Dios llama al hombre a su servicio. El hombre debe ser compañero y colaborador de Dios en el desarrollo de su Reino. Ya en el bautismo recibimos la llamada personal de Dios, para participar en la redención. Jesús nos invita a entregarnos totalmente por su misión, de seguirle generosamente en su camino.
El Señor formula tres exigencias para los que le quieren seguir:
PRIMERA EXIGENCIA: “EL QUE ENCUENTRA SU VIDA, LA PERDERÁ: Y EL QUE PIERDA SU VIDA POR MÍ, LA ENCONTRARÁ”.
Jesús exige renunciamiento a la realización arbitraria de la vida; exige la lucha contra el egoísmo y la obstinación; exige entregar y arriesgar la vida para Él y su Reino.
Sabemos y experimentamos cada día nuevamente que el egoísmo está muy dentro de nosotros mismos. E incluso, si no podemos aniquilar este virus del mal hasta el fin de nuestra vida, lo que importa es que estemos luchando contra él hasta el último día.
Sólo esta abnegación de sí mismo, sólo esta renuncia del amor egoísta hace al hombre libre, abierto y generoso por el amor a Dios y por el amor a los demás.
Cada uno por su camino y según los dones de la gracia está llamado a cumplir servicial y desinteresadamente sus tareas humanas, por amor a los suyos y a todos los hombres, y, en definitiva, solamente así vamos a encontrar la vida eterna.
SEGUNDA EXIGENCIA: “EL QUE NO TOMA SU CRUZ Y ME SIGUE, NO ES DIGNO DE MÍ”.
La disposición para el sufrimiento, la pena y la cruz en el camino del seguimiento, es otra exigencia. No debemos buscar el sufrimiento, pero tenemos que aceptarlo si nos es impuesto, abrazar la cruz, por amor a Jesús y a la voluntad de Dios Padre.
Jesucristo mismo también se enfrentó con esta dolorosa realidad humana, que desconcierta a muchos. Su vida es un camino de Cruz. Se enfrentó con el sufrimiento, lo santificó, lo sublimó y nos dejó el mensaje consolador de que la cruz tiene un sentido altamente redentor.
Tomemos, por eso, con fuerza y fidelidad nuestra cruz de cada día, el gran medio de redención y semejanza con Jesús y sigámosle.
TERCERA EXIGENCIA: “EL QUE AMA A SU PADRE Y A SU MADRE MÁS QUE A MÍ, NO ES DIGNO DE MÍ; Y EL QUE AMA A SU HIJO O A SU HIJA MÁS QUE A MÍ, NO ES DIGNO DE MÍ”.
A primera vista parece ser una exigencia un poco oscura.
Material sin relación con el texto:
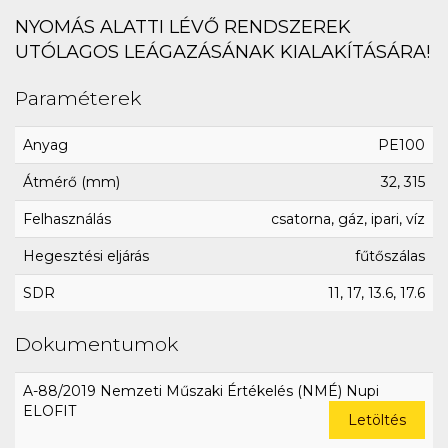
NYOMÁS ALATTI LÉVŐ RENDSZEREK
UTÓLAGOS LEÁGAZÁSÁNAK KIALAKÍTÁSÁRA!
Paraméterek
Anyag
PE100
Átmérő (mm)
32, 315
Felhasználás
csatorna, gáz, ipari, víz
Hegesztési eljárás
fűtőszálas
SDR
11, 17, 13.6, 17.6
Dokumentumok
A-88/2019 Nemzeti Műszaki Értékelés (NMÉ) Nupi
ELOFIT
Letöltés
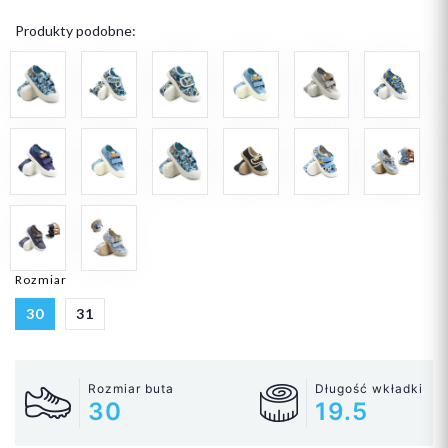
Produkty podobne:
Rozmiar
30
31
Rozmiar buta
Długość wkładki
30
19.5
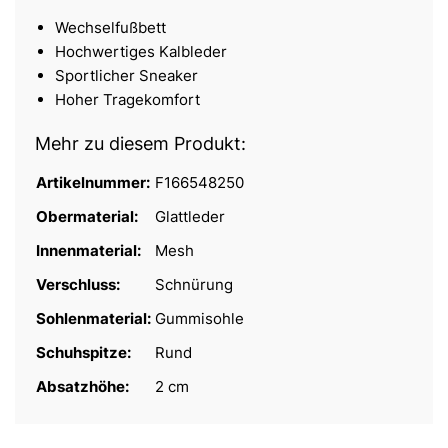
Wechselfußbett
Hochwertiges Kalbleder
Sportlicher Sneaker
Hoher Tragekomfort
Mehr zu diesem Produkt:
Artikelnummer:
F166548250
Obermaterial:
Glattleder
Innenmaterial:
Mesh
Verschluss:
Schnürung
Sohlenmaterial:
Gummisohle
Schuhspitze:
Rund
Absatzhöhe:
2 cm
Porque Dios mismo nos puso en el corazón el amor natural a los seres queridos. Y todos experimentamos de forma positiva o negativa cuán decisivo es el ambiente de la familia natural en el éxito o fracaso de la vida humana. Una inmensa responsabilidad gravita sobre los padres, en su obligación de desarrollar la vida religiosa en sus hijos. Porque padre y madre, en primer lugar, son los responsables de que los suyos encuentren una relación profundamente personal con Dios, un amor sano hacia Dios y hacia los demás. Por eso, como en ningún otro campo de la vida humana, es necesario la conducción de Dios en la educación y formación de la juventud.
Pero Jesús no se pronuncia contra este amor familiar natural. Pone en claro el criterio, cuando se trata de jerarquizar el amor: Dios está por encima de todo. Las exigencias más nobles del amor humano pasan al segundo plano.
Creo que, en nuestra época de conflictos de generación, sobre todo los jóvenes que sienten vocación religiosa, se encuentran ante esta alternativa. Porque no raras veces tienen que conquistarse su misión personal, tienen que tomar sus decisiones de vida, tienen que arreglar su propia existencia- contra la opinión y contra la voluntad de sus padres y familiares. Pero también cada uno de nosotros puede llegar, un día, a la situación de tener que renunciar a afectos familiares o amistosos, para poder obedecer a Dios, sin ninguna restricción.